Fantasy Football Definition of Vulture Back

Vulture Back - a term for second or third string running backs who steal goal line carries from the team's starter. These are the players stealing touchdowns from a fantasy manager's starting running backs.

A guy like Ronnie Brown may be doing "all the work" to get the Dolphins into the red zone, but isn't utilized to score the TD. It seems nothing gets the blood of a fantasy player boiling like his starter not getting the six points.

With more and more teams practicing a running back by committee approach to the run game, the pool of solid running back choices is now much "deeper" than in the past. The unfortunate other side effect of this -- we have fewer running backs putting up monster numbers than we did, say, 15 years ago.

Often, vultures exist because a back who puts up tons of yards is sitting down for short yardage situations -- either to put a bigger or a more rested back to pick up the six points.
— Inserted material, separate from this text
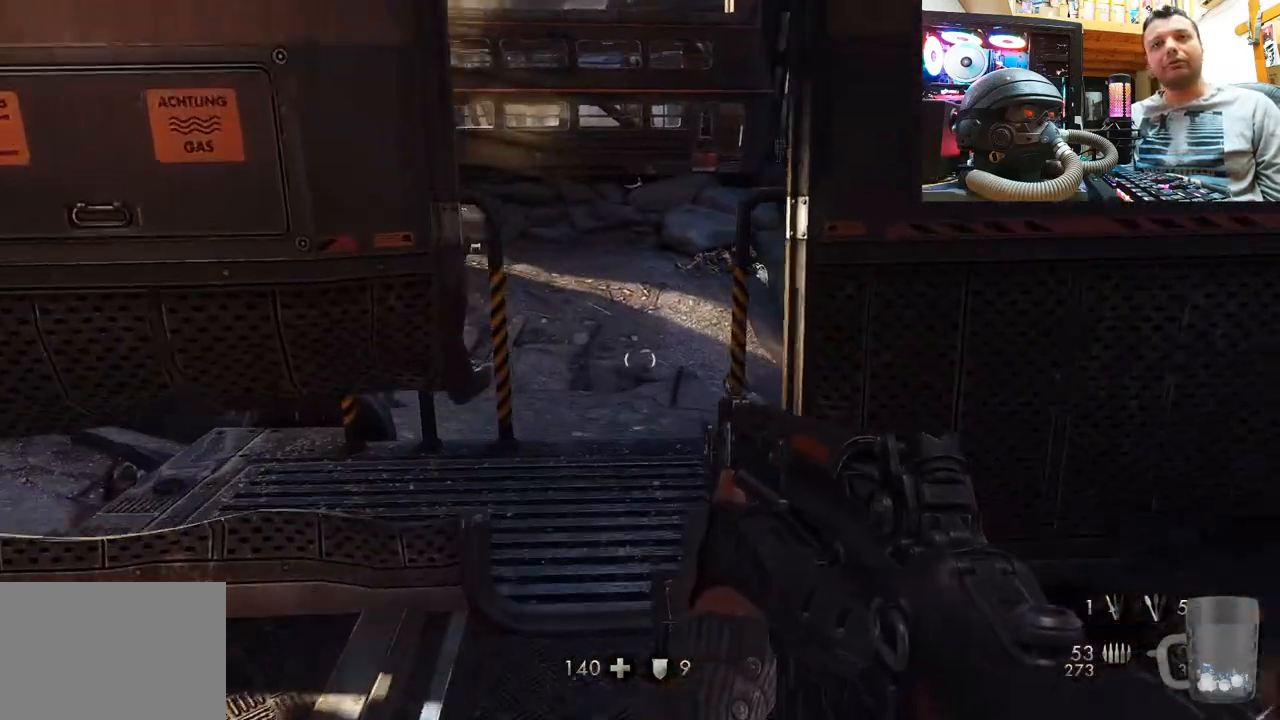
{"buttons": [], "left_stick": "up", "right_stick": "up", "events": [[17, "right_stick", "up"]]}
From the NFL perspective this makes perfect sense -- protect the guy putting up the yardage in favor of a more expendable or larger player who may not necessarily be able to clock up big yards. What ends up happening is that your starting back loses touchdowns because of a team's strategy. Thus, the second or third string back is picking off TDs from your starter.

This is obviously trouble for fantasy managers, as we are much more likely to start a guy like Ray Rice without stopping to think that most of his touchdowns are going to go to his vulture back, Le'Ron McClain. McClain is better in short yardage situations, and as the two of these guys play for the Ravens (who run three backs regularly) you should expect them to split work as it is.

Vulture backs aren't always a bad thing. If you understand a team's run game and figure out who they use in different yardage situations, you can set yourself up for some big surprise points from guys like McClain from the Ravens or Rashard Mendenhall from the Steelers. See, I just gave away two for free. I gotta stop doing that.

As with anything in fantasy football, vulture backs can work against you or in your favor. I read so many fantasy football experts complain about vulture backs, and it makes me wonder how long they've been at this. If you want to build around a vulture back, DON'T DRAFT the players most likely to be vultured. If losing a touchdown here and there bothers you that much, go for guys that won't get their touchdowns sniped as often. Otherwise, you might want to consider one of the "vulture backs" as a viable running back alternative. If he's scoring so many points, you may as well pick him up.